*EXERCISE MATERIALS*
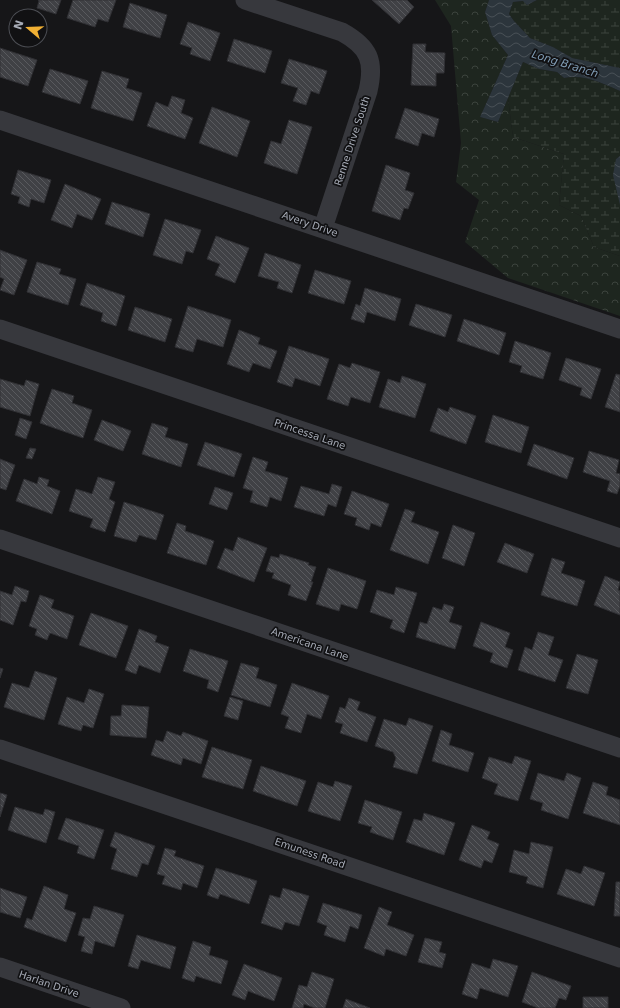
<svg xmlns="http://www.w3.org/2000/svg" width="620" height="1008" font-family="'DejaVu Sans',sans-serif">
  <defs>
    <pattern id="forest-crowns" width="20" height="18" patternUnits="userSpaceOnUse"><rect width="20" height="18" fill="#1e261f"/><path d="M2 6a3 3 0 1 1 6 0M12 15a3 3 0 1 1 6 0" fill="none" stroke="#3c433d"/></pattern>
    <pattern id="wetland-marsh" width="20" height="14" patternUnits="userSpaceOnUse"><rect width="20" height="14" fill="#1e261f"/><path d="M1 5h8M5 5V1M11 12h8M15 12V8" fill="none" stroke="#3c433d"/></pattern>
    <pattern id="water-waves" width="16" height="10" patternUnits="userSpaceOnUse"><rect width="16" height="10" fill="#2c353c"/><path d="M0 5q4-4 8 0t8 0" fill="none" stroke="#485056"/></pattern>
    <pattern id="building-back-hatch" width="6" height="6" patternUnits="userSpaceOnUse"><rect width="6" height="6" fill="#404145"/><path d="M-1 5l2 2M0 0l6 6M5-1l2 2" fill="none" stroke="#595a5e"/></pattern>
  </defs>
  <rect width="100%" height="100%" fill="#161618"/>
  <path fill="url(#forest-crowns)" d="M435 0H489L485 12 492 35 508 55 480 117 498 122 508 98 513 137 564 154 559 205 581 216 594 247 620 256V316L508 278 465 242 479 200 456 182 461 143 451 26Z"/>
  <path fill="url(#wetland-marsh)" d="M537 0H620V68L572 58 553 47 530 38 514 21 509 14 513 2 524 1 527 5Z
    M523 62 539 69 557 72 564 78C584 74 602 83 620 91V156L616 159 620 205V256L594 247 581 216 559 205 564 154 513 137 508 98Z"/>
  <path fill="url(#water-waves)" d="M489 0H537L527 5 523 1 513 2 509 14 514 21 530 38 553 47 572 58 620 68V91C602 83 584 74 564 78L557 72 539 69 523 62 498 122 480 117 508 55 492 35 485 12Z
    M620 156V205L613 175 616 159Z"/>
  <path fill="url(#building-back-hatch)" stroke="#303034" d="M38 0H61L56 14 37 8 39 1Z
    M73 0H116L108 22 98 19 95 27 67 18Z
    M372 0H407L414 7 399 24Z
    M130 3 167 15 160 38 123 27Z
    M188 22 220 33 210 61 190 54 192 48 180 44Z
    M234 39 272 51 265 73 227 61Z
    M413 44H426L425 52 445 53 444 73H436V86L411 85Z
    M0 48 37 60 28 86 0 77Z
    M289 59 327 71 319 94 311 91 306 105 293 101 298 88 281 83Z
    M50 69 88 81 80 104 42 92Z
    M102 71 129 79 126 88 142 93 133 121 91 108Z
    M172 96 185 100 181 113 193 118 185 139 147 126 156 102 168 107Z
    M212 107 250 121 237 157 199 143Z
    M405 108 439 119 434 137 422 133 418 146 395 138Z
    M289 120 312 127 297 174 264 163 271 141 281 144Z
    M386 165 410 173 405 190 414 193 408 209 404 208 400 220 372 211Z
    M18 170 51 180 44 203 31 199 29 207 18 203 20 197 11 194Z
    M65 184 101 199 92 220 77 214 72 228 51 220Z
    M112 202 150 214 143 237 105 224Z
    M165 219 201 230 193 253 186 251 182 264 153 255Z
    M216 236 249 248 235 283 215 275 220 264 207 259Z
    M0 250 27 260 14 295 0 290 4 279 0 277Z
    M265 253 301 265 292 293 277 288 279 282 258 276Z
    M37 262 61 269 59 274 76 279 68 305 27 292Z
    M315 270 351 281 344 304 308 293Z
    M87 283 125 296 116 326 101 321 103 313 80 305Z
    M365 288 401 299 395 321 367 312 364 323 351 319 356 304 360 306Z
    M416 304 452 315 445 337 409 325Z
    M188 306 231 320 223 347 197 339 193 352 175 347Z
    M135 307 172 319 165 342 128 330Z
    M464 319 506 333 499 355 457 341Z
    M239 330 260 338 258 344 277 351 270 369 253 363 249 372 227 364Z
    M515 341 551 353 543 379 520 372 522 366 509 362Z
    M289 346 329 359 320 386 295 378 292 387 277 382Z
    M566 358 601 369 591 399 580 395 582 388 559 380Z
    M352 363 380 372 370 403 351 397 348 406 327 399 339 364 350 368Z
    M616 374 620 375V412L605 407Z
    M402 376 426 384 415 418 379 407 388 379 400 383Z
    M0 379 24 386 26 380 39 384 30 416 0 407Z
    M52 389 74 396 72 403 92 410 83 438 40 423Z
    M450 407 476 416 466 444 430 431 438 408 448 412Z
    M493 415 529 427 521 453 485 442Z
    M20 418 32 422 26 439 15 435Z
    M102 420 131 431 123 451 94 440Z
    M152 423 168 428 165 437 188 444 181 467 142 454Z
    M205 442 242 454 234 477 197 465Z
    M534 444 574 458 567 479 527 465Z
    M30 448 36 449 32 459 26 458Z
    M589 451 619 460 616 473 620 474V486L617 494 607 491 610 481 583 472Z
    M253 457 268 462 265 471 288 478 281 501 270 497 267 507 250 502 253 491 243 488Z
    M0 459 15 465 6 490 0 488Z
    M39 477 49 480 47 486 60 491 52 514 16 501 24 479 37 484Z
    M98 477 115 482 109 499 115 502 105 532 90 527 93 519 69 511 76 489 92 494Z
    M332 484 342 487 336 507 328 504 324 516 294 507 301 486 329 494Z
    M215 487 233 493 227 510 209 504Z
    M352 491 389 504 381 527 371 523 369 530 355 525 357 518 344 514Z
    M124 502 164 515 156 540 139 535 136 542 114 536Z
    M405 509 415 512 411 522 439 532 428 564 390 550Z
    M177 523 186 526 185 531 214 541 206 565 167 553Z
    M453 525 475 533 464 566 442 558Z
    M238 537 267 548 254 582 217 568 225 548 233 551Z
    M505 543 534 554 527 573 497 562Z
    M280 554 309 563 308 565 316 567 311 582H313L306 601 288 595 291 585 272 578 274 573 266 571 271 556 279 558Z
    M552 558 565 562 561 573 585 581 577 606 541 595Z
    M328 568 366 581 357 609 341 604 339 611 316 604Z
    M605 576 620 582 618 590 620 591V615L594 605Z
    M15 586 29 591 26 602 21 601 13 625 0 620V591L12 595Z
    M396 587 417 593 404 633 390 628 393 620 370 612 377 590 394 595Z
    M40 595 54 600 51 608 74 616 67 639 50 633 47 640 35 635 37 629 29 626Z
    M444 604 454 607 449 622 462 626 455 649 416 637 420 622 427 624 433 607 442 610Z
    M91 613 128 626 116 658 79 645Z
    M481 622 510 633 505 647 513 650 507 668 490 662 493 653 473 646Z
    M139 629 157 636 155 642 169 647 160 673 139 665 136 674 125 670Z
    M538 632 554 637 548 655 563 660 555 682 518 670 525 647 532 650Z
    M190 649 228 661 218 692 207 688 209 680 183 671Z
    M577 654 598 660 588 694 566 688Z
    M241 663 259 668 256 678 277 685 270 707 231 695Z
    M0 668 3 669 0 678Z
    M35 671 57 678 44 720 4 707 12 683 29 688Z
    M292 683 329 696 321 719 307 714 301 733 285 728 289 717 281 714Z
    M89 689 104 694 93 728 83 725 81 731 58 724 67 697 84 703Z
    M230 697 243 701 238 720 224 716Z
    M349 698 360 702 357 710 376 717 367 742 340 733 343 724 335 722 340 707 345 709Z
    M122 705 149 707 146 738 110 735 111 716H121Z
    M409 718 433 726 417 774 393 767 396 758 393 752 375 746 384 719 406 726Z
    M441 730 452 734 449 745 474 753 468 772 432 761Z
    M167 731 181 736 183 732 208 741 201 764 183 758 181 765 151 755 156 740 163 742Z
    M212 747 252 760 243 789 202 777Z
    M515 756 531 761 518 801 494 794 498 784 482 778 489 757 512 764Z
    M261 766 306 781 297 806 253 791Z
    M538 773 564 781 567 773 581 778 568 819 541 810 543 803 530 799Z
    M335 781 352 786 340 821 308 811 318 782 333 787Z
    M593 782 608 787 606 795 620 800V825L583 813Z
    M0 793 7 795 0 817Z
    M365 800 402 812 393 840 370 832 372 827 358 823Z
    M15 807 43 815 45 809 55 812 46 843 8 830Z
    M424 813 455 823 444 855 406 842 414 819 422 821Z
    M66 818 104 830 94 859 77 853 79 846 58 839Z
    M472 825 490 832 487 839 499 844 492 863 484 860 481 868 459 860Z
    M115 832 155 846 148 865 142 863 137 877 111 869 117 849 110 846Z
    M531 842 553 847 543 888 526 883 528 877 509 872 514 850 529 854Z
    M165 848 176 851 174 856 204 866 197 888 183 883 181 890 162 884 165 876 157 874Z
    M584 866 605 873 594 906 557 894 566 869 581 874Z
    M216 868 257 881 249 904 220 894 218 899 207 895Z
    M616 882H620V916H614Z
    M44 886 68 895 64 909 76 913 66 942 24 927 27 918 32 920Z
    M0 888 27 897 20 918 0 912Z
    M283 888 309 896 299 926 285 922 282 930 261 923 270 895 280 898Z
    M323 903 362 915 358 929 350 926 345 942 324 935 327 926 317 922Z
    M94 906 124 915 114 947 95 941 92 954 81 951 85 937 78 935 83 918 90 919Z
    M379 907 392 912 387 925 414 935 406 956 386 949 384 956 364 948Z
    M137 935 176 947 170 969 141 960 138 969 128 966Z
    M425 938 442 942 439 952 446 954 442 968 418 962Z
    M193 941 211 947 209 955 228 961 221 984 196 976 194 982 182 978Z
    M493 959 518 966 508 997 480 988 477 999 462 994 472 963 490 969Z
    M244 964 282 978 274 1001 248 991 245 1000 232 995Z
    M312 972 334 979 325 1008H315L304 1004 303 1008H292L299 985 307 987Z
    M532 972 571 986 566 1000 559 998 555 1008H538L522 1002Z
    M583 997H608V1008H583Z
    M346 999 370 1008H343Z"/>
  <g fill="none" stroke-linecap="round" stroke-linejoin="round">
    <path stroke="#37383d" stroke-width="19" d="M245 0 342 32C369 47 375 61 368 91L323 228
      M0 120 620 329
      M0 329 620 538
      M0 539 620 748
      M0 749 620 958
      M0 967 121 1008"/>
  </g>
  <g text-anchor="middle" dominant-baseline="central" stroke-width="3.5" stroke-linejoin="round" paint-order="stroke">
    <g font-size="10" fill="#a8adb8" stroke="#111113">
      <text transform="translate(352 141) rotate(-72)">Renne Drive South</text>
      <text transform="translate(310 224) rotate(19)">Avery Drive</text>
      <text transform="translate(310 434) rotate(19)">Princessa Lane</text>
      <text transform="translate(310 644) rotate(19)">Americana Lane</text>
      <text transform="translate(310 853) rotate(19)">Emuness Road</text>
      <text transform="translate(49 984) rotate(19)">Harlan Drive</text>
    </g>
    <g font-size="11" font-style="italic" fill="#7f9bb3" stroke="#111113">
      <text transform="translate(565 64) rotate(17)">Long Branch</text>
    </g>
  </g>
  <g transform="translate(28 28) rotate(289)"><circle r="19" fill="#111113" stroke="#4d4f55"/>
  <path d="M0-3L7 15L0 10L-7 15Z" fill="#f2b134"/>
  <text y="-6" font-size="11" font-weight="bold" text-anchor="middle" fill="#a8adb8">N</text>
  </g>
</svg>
...
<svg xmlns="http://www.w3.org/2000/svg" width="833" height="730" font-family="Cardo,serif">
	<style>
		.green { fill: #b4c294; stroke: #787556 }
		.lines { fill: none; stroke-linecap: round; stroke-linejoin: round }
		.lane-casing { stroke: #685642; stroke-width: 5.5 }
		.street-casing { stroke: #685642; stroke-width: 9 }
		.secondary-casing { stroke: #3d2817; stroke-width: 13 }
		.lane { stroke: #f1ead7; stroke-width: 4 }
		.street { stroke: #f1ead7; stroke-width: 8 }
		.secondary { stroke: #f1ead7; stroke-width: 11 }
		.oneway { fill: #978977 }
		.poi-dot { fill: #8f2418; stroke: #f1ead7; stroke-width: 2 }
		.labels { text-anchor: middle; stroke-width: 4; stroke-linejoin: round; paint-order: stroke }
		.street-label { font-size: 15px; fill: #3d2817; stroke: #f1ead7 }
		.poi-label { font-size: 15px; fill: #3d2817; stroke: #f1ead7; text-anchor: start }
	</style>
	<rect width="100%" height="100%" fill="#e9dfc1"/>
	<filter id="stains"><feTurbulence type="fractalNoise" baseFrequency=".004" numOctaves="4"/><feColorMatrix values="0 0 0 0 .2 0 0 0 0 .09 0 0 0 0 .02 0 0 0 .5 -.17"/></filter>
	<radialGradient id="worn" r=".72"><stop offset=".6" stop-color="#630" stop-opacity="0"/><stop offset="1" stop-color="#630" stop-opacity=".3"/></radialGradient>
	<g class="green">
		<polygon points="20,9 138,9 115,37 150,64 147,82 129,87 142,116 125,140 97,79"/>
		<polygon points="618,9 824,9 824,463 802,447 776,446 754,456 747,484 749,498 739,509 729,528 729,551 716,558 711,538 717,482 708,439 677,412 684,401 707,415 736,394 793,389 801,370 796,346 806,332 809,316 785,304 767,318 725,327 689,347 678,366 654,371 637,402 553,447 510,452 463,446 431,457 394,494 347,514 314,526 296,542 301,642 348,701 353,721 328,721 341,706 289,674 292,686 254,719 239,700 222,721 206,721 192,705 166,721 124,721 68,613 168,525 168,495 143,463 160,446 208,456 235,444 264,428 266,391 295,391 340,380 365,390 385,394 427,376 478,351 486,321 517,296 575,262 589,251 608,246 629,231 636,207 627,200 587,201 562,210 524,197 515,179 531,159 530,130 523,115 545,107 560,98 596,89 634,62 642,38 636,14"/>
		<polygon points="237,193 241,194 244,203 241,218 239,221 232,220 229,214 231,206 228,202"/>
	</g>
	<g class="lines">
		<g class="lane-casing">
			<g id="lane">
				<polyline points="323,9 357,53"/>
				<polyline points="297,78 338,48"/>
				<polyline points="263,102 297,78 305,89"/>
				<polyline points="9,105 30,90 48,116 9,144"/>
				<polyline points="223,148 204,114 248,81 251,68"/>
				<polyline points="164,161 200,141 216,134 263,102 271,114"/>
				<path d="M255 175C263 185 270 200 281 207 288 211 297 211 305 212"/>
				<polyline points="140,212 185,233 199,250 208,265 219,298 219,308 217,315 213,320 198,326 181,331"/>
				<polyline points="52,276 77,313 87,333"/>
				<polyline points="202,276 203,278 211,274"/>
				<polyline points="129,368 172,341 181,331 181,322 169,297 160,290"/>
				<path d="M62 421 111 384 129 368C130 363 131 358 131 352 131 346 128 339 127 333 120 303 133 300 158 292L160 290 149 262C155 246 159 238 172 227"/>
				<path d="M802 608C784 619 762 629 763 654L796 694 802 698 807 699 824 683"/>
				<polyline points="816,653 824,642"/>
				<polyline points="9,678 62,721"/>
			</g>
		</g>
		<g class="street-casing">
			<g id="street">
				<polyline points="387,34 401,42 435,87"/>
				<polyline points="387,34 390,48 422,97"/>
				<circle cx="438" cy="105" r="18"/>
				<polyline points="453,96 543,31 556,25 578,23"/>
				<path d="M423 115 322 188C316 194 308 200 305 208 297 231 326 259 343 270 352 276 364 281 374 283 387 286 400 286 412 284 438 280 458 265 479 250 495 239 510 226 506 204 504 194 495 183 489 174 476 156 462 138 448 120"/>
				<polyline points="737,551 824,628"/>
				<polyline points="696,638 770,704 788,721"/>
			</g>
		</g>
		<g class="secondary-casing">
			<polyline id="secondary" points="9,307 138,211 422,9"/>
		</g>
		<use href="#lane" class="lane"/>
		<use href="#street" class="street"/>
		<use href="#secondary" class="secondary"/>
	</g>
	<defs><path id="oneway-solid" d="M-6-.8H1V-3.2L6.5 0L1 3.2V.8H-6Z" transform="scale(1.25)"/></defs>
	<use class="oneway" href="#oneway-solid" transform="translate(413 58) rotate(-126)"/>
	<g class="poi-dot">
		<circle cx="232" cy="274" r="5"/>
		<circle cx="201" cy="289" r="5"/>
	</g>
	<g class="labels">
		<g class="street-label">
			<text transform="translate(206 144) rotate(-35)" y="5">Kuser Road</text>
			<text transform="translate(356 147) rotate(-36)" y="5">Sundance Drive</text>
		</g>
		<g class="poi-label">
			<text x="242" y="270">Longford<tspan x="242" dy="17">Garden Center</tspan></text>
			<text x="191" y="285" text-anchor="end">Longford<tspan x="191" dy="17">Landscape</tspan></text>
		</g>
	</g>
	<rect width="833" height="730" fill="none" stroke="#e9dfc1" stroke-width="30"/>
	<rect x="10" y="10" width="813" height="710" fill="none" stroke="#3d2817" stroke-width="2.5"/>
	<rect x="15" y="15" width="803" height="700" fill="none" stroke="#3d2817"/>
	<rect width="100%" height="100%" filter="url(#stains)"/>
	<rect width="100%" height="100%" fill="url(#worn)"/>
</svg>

*TASK DESCRIPTION*
Your answer must consist of every line in the listing that contains "linejoin".

*TASK RESULT*
  <g fill="none" stroke-linecap="round" stroke-linejoin="round">
  <g text-anchor="middle" dominant-baseline="central" stroke-width="3.5" stroke-linejoin="round" paint-order="stroke">
		.lines { fill: none; stroke-linecap: round; stroke-linejoin: round }
		.labels { text-anchor: middle; stroke-width: 4; stroke-linejoin: round; paint-order: stroke }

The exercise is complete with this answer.